3. If Connection Errors
→ Check: Connection string configuration
→ Check: Managed identity permissions
→ Check: Network security groups / firewall rules
Common Mistakes to Avoid¶
| Mistake | Solution |
|---|---|
| Key Vault name too long | Use kv-${take(name, 8)}-${env}-${take(suffix, 6)} |
| Storage account with hyphens | Use lowercase letters and numbers only |
| Missing uniqueSuffix | Generate once in main.bicep, pass to all modules |
| Hardcoded secrets | Use Key Vault references or managed identity |
| Over-engineering MVP | Keep it simple — you have one day. |
| Forgetting to deploy | Run bicep build often, deploy incrementally |
Agent-Specific Tips¶
Requirements Agent (Challenge 1)¶
Instead of asking "what should I do?", ask:
- "What NFRs should I capture for a farm-to-table delivery platform?"
- "How do I translate 'peak season = 3x volume' into technical requirements?"
- "What questions help uncover hidden requirements?"
💡 Be specific about business context, not just technical features.
Architect Agent (Challenge 2)¶
Instead of "design my architecture", try:
- "What are the trade-offs between App Service and Container Apps for this workload?"
- "How does the €500/month budget constraint affect service selection?"
- "What WAF pillar is most at risk with this approach?"
💡 Question recommendations — ask "why this service?" not just "what service?"
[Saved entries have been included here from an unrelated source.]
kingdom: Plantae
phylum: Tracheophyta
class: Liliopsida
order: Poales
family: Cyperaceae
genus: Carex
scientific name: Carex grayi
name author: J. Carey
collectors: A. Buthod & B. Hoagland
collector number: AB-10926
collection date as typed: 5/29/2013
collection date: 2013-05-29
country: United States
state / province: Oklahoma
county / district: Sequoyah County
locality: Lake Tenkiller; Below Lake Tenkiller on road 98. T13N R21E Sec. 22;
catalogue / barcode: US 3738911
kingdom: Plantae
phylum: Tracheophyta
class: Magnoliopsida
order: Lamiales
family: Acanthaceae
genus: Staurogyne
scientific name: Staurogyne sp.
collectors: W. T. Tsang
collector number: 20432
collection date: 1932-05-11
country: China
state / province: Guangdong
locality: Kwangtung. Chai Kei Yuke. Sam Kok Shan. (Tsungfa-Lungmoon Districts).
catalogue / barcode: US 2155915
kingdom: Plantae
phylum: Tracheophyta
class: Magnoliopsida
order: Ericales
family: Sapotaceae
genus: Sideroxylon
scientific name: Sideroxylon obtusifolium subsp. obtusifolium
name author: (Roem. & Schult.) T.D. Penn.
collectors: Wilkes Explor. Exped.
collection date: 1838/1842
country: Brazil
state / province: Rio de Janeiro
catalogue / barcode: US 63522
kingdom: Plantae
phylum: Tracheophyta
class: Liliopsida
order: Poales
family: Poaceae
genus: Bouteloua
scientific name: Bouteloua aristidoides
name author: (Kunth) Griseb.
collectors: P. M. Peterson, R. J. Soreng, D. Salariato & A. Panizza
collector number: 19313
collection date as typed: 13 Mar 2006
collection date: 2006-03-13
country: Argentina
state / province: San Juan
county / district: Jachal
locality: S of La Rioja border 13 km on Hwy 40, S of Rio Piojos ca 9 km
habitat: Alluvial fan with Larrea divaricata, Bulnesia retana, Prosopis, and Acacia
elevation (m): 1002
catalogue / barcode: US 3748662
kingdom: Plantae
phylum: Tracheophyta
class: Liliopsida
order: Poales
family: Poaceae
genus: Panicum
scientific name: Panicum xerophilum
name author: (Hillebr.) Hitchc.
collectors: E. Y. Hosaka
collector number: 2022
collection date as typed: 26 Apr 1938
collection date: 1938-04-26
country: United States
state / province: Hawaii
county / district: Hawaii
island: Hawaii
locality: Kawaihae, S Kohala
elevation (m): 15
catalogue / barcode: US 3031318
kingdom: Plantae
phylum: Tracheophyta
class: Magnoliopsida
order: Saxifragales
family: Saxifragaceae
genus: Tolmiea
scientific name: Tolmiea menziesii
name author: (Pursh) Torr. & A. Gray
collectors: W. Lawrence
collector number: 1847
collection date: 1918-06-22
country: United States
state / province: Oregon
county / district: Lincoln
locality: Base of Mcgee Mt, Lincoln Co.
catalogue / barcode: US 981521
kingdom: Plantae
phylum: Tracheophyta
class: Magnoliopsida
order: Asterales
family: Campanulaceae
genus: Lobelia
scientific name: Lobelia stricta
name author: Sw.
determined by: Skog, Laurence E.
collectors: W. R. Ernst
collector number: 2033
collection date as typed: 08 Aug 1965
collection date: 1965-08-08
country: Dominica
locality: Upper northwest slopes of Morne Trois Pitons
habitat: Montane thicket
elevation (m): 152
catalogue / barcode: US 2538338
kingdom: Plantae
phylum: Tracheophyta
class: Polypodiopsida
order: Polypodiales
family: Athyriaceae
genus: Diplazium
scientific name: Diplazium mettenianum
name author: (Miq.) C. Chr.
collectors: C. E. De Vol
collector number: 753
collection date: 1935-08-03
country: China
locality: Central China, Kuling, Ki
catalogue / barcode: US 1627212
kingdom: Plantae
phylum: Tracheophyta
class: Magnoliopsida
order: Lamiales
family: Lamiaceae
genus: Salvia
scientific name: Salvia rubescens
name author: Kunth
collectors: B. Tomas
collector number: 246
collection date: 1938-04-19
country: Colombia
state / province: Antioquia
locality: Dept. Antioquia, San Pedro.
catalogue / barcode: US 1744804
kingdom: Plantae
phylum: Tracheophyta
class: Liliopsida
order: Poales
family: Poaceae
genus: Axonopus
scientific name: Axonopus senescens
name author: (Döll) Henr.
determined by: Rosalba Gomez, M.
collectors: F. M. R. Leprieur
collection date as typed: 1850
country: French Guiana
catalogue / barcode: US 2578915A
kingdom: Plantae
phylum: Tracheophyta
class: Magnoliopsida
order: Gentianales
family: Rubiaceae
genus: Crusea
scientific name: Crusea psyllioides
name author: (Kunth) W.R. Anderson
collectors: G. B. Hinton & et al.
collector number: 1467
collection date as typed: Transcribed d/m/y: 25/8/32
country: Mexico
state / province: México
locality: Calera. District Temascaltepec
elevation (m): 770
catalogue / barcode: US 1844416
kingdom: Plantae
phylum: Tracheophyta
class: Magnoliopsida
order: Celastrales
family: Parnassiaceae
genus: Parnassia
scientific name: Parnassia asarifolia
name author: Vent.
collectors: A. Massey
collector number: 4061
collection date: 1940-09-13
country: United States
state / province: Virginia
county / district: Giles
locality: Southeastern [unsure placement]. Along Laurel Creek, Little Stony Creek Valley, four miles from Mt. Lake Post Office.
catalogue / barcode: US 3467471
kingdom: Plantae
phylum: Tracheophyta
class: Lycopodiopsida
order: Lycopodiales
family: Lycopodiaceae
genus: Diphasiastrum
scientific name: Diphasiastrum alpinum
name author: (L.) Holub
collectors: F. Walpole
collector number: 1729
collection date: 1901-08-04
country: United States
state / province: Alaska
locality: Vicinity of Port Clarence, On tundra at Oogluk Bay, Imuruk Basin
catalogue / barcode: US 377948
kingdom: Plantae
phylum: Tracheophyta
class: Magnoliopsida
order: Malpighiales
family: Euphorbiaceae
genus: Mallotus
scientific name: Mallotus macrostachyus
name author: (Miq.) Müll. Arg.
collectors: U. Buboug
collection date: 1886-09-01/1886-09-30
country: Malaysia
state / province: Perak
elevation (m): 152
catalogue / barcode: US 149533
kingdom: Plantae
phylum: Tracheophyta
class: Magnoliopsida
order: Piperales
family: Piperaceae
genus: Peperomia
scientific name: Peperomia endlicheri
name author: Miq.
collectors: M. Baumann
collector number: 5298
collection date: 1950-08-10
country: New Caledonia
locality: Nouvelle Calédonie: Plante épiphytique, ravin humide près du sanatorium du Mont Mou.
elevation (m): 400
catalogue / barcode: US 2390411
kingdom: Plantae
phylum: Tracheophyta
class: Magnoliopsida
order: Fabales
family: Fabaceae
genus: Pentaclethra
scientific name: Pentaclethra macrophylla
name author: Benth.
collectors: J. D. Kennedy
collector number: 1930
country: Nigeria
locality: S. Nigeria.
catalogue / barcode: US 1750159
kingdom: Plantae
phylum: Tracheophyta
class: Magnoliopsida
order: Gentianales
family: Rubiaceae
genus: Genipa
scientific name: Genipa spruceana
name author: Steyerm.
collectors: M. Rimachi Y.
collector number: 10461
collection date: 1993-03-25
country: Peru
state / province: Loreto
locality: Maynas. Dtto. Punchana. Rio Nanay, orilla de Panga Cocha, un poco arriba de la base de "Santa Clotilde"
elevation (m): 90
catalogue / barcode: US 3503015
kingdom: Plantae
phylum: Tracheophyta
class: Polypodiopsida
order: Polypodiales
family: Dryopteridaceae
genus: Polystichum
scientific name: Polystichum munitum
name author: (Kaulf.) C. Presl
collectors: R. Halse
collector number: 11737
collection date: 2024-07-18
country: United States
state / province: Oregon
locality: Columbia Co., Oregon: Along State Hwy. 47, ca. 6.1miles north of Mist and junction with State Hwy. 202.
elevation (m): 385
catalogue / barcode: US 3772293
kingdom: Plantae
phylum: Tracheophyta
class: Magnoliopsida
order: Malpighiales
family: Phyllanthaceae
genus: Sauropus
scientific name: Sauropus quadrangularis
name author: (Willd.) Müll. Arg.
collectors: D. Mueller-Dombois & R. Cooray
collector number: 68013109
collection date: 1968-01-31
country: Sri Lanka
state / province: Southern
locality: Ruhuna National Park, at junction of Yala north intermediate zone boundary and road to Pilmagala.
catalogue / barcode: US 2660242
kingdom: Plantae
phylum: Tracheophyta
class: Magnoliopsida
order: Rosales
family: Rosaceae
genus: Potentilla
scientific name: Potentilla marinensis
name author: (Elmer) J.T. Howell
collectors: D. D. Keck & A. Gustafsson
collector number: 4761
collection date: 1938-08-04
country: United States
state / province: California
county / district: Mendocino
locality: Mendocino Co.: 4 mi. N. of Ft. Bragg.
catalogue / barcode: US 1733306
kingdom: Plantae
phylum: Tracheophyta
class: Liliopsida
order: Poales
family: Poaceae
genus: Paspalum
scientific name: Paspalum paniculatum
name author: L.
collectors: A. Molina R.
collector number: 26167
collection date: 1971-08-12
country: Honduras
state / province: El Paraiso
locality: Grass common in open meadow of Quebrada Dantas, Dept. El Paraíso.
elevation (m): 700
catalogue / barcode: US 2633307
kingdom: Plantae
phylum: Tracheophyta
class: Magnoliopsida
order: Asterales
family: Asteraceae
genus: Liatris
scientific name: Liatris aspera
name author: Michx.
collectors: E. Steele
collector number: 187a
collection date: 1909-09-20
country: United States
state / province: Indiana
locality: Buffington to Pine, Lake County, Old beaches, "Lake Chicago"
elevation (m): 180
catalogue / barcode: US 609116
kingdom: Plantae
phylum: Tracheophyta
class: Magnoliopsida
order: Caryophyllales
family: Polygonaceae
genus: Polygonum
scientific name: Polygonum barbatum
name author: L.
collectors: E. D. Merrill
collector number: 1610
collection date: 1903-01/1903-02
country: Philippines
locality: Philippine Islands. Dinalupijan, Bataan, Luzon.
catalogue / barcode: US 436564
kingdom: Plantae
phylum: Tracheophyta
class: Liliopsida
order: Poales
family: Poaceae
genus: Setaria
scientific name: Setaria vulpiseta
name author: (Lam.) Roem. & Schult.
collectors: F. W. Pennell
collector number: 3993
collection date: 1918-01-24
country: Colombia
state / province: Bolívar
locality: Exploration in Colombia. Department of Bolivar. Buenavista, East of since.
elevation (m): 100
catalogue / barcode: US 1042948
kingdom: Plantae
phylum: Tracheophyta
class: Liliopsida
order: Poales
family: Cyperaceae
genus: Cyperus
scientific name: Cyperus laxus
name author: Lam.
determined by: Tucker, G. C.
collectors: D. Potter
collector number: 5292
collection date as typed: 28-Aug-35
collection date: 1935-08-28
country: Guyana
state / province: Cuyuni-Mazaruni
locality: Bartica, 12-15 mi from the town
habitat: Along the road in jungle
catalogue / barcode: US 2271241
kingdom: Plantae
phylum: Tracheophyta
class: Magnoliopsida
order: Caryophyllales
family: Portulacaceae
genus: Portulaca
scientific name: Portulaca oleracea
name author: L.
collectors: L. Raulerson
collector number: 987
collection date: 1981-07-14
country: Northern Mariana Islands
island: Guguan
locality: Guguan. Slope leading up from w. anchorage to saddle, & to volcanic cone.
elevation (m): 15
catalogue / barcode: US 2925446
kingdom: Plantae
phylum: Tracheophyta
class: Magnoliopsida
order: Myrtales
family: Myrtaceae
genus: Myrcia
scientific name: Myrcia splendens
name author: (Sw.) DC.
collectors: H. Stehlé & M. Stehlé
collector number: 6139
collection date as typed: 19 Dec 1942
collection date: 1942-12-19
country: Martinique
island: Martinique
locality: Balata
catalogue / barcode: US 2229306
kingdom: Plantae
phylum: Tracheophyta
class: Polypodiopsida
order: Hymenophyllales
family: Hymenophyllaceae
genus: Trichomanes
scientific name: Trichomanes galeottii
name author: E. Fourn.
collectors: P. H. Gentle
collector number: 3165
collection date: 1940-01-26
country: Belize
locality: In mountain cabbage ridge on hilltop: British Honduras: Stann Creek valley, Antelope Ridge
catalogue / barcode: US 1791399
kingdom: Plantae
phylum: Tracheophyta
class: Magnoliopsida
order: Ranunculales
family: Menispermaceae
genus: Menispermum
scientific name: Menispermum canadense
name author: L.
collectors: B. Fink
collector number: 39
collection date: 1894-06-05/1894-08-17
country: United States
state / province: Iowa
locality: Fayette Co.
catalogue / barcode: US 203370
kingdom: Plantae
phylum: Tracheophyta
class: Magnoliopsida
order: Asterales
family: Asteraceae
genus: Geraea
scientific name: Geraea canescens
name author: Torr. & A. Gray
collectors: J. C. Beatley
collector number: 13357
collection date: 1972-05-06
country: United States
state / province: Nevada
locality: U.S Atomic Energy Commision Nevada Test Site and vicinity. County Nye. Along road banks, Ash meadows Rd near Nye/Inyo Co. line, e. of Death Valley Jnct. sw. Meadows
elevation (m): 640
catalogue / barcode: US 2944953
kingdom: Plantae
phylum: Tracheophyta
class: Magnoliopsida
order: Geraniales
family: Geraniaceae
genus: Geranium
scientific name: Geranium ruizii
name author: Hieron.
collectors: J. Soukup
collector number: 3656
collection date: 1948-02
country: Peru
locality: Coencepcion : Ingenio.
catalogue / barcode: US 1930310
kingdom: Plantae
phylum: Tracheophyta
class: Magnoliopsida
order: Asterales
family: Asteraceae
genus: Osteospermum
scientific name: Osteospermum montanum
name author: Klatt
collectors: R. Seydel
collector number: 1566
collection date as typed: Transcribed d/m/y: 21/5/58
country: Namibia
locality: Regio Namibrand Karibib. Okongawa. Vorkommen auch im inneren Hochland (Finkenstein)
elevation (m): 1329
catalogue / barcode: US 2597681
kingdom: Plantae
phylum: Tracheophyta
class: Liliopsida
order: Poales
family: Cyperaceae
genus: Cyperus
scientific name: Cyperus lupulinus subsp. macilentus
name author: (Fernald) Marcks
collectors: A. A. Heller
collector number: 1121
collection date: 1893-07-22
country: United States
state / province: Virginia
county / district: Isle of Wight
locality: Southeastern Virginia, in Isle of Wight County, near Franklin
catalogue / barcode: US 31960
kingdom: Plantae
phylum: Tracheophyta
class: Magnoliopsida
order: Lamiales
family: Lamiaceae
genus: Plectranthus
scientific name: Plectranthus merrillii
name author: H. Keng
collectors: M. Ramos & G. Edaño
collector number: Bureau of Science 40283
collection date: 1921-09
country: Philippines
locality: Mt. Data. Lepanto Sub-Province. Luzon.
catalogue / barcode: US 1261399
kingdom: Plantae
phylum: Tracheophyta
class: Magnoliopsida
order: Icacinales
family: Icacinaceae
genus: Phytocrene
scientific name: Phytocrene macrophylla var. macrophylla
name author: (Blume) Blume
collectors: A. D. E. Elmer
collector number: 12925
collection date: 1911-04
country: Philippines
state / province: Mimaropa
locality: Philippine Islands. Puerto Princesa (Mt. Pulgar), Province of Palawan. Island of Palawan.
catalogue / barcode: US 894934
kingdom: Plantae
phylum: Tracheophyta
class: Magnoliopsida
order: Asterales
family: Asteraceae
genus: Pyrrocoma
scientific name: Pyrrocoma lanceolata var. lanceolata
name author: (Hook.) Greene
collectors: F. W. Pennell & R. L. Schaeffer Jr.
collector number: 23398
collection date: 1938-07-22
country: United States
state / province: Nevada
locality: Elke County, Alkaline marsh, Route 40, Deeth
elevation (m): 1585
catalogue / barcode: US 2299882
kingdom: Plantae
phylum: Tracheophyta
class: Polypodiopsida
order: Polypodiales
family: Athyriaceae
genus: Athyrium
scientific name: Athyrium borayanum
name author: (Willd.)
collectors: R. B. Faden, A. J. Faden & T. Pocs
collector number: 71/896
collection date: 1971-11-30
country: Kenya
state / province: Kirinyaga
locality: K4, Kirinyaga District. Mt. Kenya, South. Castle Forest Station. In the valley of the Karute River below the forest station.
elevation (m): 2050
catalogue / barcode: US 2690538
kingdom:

Bicep Plan Agent (Challenge 3)¶
Instead of "write Bicep", ask:
- "What's the dependency order for deploying these resources?"
- "Should Key Vault be in a separate module or main.bicep?"
- "How do I structure modules for reusability?"
💡 Review the module structure before generating code.
Bicep Code Agent (Challenge 3)¶
Instead of "generate all the code", try:
- "Generate Key Vault module with name validation and uniqueSuffix parameter"
- Start with one module, validate it works, then expand
- Run
bicep buildafter each major change
💡 Iterate incrementally — don't generate everything at once.
Design Agent (Challenges 5-7)¶
Instead of "document everything", ask:
- "Who is the audience for this documentation?"
- "What specific problem does this document solve?"
- "Generate [document type] for [audience] covering [scenarios]"
💡 Good documentation answers questions before they're asked.
Still Stuck?¶
Ask yourself: "What question would help me discover the answer?"
If still blocked, raise your hand — facilitators are here to coach, not solve! 🙋
Remember: This microhack has 8 challenges total, not all will be completed by all teams. Focus on learning the workflow and prompt engineering skills!